**Work request:**
Please print all of the records shown below, exactly as given.

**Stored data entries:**

::::::::::

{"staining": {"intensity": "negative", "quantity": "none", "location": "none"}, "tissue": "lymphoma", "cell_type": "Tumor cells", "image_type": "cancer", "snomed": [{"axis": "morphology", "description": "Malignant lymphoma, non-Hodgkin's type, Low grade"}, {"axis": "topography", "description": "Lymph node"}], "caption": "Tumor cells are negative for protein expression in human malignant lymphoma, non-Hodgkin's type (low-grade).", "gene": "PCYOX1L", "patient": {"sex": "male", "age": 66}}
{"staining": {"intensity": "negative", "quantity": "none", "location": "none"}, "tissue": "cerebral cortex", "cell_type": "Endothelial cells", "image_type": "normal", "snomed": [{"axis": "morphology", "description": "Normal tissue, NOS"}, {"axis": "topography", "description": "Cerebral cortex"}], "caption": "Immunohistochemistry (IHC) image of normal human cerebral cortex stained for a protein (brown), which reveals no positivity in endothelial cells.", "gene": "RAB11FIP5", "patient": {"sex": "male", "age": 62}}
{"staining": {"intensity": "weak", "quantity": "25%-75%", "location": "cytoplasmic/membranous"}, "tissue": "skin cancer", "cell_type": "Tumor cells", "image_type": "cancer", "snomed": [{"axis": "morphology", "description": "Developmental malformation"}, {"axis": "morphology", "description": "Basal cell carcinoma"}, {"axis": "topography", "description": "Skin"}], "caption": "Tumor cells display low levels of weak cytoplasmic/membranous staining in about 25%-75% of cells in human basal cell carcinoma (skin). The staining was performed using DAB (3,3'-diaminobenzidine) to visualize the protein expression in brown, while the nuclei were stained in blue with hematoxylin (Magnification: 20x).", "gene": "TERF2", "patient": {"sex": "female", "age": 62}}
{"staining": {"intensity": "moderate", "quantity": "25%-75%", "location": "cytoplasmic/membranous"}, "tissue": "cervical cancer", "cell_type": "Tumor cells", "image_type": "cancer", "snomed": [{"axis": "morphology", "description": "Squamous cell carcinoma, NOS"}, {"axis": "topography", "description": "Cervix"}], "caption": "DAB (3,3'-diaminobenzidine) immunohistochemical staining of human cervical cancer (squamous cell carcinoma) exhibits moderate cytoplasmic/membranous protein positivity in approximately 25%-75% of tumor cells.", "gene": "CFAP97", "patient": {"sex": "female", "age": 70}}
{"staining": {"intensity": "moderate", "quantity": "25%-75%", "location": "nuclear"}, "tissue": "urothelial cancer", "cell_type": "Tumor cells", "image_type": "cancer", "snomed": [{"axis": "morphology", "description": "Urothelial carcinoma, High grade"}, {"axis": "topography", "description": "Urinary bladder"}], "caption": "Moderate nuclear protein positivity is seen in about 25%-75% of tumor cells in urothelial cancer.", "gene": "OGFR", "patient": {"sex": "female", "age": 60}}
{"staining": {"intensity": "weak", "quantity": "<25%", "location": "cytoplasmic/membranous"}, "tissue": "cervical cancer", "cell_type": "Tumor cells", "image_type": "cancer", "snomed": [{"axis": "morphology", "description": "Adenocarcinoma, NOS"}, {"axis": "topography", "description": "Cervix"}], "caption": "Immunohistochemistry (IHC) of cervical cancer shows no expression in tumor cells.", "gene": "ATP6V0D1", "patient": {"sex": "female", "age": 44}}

::::::::::

**Exercise answer:**
{"staining": {"intensity": "negative", "quantity": "none", "location": "none"}, "tissue": "lymphoma", "cell_type": "Tumor cells", "image_type": "cancer", "snomed": [{"axis": "morphology", "description": "Malignant lymphoma, non-Hodgkin's type, Low grade"}, {"axis": "topography", "description": "Lymph node"}], "caption": "Tumor cells are negative for protein expression in human malignant lymphoma, non-Hodgkin's type (low-grade).", "gene": "PCYOX1L", "patient": {"sex": "male", "age": 66}}
{"staining": {"intensity": "negative", "quantity": "none", "location": "none"}, "tissue": "cerebral cortex", "cell_type": "Endothelial cells", "image_type": "normal", "snomed": [{"axis": "morphology", "description": "Normal tissue, NOS"}, {"axis": "topography", "description": "Cerebral cortex"}], "caption": "Immunohistochemistry (IHC) image of normal human cerebral cortex stained for a protein (brown), which reveals no positivity in endothelial cells.", "gene": "RAB11FIP5", "patient": {"sex": "male", "age": 62}}
{"staining": {"intensity": "weak", "quantity": "25%-75%", "location": "cytoplasmic/membranous"}, "tissue": "skin cancer", "cell_type": "Tumor cells", "image_type": "cancer", "snomed": [{"axis": "morphology", "description": "Developmental malformation"}, {"axis": "morphology", "description": "Basal cell carcinoma"}, {"axis": "topography", "description": "Skin"}], "caption": "Tumor cells display low levels of weak cytoplasmic/membranous staining in about 25%-75% of cells in human basal cell carcinoma (skin). The staining was performed using DAB (3,3'-diaminobenzidine) to visualize the protein expression in brown, while the nuclei were stained in blue with hematoxylin (Magnification: 20x).", "gene": "TERF2", "patient": {"sex": "female", "age": 62}}
{"staining": {"intensity": "moderate", "quantity": "25%-75%", "location": "cytoplasmic/membranous"}, "tissue": "cervical cancer", "cell_type": "Tumor cells", "image_type": "cancer", "snomed": [{"axis": "morphology", "description": "Squamous cell carcinoma, NOS"}, {"axis": "topography", "description": "Cervix"}], "caption": "DAB (3,3'-diaminobenzidine) immunohistochemical staining of human cervical cancer (squamous cell carcinoma) exhibits moderate cytoplasmic/membranous protein positivity in approximately 25%-75% of tumor cells.", "gene": "CFAP97", "patient": {"sex": "female", "age": 70}}
{"staining": {"intensity": "moderate", "quantity": "25%-75%", "location": "nuclear"}, "tissue": "urothelial cancer", "cell_type": "Tumor cells", "image_type": "cancer", "snomed": [{"axis": "morphology", "description": "Urothelial carcinoma, High grade"}, {"axis": "topography", "description": "Urinary bladder"}], "caption": "Moderate nuclear protein positivity is seen in about 25%-75% of tumor cells in urothelial cancer.", "gene": "OGFR", "patient": {"sex": "female", "age": 60}}
{"staining": {"intensity": "weak", "quantity": "<25%", "location": "cytoplasmic/membranous"}, "tissue": "cervical cancer", "cell_type": "Tumor cells", "image_type": "cancer", "snomed": [{"axis": "morphology", "description": "Adenocarcinoma, NOS"}, {"axis": "topography", "description": "Cervix"}], "caption": "Immunohistochemistry (IHC) of cervical cancer shows no expression in tumor cells.", "gene": "ATP6V0D1", "patient": {"sex": "female", "age": 44}}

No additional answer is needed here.